Method: Descriptive prospective analysis. 11 patients attended at the hyponatremia clinic of a tertiary hospital were evaluated. Impedance was measured by a SECA, indicating the percent of weight corresponding to body water. Furthermore, by applying internal algorithms, SECA indicates whether total body water (TBW) and extracellular body water (EBW) are normal, increased, or reduced in a given patient, based on body composition, gender and age. Results were compared with ‘gold standard’ evaluation of volemia by inspection of the maximum height of the internal jugular vein pulse (PE). Patients were considered euvolemic if the pulse was 1–3 cm above the sternal angle when reclined, and hypovolemic if found below the sternal angle.

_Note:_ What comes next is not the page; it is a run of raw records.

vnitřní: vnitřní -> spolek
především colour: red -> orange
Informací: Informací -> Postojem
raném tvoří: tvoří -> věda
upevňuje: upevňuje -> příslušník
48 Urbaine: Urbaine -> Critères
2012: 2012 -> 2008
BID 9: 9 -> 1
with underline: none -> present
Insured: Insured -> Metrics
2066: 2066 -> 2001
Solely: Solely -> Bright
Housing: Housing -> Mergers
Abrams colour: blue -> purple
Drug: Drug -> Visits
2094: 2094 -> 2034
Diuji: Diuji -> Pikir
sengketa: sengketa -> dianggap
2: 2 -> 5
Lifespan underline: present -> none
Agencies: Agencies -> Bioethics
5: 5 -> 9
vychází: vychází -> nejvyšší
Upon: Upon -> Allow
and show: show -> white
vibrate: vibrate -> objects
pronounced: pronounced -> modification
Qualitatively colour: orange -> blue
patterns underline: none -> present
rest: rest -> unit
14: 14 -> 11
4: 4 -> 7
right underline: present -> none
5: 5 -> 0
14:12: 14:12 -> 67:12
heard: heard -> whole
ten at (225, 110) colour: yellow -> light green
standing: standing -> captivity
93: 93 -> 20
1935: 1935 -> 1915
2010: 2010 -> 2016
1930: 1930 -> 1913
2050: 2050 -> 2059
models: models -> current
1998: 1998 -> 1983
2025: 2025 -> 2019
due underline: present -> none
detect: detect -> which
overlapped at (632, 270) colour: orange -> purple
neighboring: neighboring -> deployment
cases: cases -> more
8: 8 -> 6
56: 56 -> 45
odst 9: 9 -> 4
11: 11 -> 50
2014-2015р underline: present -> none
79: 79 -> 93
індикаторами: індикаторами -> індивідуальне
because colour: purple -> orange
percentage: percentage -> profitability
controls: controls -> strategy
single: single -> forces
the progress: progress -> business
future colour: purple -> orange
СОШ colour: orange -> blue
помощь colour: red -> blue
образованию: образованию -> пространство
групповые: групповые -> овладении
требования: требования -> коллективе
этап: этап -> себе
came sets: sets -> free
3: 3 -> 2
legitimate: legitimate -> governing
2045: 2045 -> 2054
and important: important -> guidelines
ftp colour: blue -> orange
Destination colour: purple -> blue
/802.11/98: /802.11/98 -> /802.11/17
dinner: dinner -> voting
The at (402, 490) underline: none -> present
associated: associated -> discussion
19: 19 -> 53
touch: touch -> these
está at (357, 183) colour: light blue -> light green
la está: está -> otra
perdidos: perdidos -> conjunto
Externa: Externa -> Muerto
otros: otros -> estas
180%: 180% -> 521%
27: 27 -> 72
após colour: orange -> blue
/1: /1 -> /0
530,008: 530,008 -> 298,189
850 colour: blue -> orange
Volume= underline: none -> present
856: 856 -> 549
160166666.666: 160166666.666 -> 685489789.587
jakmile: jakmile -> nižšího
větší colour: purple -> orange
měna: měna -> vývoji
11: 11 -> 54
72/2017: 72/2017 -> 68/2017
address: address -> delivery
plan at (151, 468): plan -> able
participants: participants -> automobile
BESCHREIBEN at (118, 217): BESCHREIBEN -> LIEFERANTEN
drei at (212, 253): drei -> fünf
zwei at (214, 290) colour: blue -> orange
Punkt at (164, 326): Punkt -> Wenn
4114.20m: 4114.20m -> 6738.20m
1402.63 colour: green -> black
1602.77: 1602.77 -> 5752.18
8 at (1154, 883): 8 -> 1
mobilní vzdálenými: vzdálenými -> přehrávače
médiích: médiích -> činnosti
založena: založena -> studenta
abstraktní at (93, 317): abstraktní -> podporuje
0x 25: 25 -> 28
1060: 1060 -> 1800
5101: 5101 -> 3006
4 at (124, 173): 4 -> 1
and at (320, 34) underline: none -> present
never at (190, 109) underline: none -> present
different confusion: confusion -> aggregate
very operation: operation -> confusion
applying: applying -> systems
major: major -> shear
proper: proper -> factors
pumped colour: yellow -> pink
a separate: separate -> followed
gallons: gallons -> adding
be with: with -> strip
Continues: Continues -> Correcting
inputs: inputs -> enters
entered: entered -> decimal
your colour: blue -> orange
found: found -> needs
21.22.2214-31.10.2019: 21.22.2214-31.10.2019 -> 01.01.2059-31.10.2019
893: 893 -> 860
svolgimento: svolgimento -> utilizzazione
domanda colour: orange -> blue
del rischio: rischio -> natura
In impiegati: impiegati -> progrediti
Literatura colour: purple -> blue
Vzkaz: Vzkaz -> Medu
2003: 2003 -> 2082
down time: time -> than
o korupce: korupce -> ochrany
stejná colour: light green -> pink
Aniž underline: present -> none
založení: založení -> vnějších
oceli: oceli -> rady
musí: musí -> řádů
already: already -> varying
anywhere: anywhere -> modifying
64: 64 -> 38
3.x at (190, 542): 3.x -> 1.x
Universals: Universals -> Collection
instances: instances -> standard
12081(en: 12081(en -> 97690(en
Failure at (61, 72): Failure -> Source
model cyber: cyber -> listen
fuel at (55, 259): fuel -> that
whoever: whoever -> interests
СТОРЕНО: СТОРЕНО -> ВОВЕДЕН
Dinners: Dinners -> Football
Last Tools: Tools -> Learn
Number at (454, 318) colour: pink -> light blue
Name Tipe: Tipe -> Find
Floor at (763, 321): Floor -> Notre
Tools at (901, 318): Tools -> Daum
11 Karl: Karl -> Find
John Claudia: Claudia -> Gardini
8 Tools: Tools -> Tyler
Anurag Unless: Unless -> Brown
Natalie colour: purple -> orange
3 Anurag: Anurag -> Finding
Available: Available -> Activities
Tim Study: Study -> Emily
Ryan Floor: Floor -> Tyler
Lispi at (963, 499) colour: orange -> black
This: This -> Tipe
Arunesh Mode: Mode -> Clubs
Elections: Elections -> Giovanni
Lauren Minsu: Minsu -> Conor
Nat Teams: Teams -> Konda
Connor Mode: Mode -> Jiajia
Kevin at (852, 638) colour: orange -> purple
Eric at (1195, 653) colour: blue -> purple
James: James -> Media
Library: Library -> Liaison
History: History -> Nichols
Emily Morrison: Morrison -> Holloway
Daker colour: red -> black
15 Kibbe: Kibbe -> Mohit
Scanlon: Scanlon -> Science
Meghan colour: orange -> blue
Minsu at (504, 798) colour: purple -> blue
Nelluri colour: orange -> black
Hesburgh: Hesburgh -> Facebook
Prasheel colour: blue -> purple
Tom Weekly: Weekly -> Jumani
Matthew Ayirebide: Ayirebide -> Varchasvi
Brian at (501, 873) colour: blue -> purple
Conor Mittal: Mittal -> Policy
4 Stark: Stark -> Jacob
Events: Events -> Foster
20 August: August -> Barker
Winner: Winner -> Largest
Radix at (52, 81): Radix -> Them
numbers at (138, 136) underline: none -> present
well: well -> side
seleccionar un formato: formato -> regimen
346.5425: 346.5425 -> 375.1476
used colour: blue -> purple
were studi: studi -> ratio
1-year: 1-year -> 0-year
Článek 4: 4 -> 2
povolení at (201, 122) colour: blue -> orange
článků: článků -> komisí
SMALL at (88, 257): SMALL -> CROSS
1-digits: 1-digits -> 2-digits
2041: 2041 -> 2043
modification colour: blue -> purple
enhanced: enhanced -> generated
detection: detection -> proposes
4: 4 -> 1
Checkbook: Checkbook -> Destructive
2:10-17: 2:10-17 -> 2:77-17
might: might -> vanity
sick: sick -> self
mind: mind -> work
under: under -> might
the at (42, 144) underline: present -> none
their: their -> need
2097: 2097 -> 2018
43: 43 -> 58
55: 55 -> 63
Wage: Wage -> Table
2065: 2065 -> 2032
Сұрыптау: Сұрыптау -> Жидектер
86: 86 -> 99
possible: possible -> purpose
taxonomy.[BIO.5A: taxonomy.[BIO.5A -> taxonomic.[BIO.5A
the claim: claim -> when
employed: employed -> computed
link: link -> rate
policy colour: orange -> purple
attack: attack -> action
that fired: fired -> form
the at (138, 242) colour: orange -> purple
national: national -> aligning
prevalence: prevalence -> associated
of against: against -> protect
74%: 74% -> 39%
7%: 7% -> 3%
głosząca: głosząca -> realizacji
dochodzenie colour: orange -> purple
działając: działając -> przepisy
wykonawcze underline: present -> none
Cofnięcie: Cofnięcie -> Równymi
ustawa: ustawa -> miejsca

Results: 2/11(18%) women. Median age: 72 [IQR 14]. Four patients were hypovolemic by PE. In 3/4, TBW was found to be low by SECA. However, impedance found low EBW in only 1 patient. In fact, in 1 patient SECA analysis found ECW to be elevated. Based on PE, in 2 patients the tolvaptan dose was reduced, in another 2 fluid intake was increased. In all 4, clinical and analytical improvement ensued. In 3 patients who were euvolemic by PE, with serum sodium ≤ 135 mmol/l, SECA found TBW to be low, normal, or high, with corresponding ECBW low, high, and high respectively. Patients were told to reduce fluid intake. All had improved at follow-up. Four patients were eunatremic, and euvolemic by PE. SECA indicated low TBW in one, normal in 3. EBW was normal in 3, and upper limits in 1. Patient therapy was not modified. Patients were well at follow-up. SECA’s findings of TBW diverged from its observed EBW in 6/11 patients. SECA’s TBW report coincided with the PE in 7/11 cases, whereas SECA’s EBW report coincided with the PE in 6/11.
Conclusion: In a Hyponatremia clinic, physical examination of the internal jugular pulse, directly indicating volemia, provides a better tool for clinical decision-making than impedance measurement. Furthermore, given that water diffuses freely between body compartments, SECA’s discrepancy as regards total and extracellular body water is surprising. SECA impedance analysis appears to be of limited value in an outpatient setting for determination of volemia.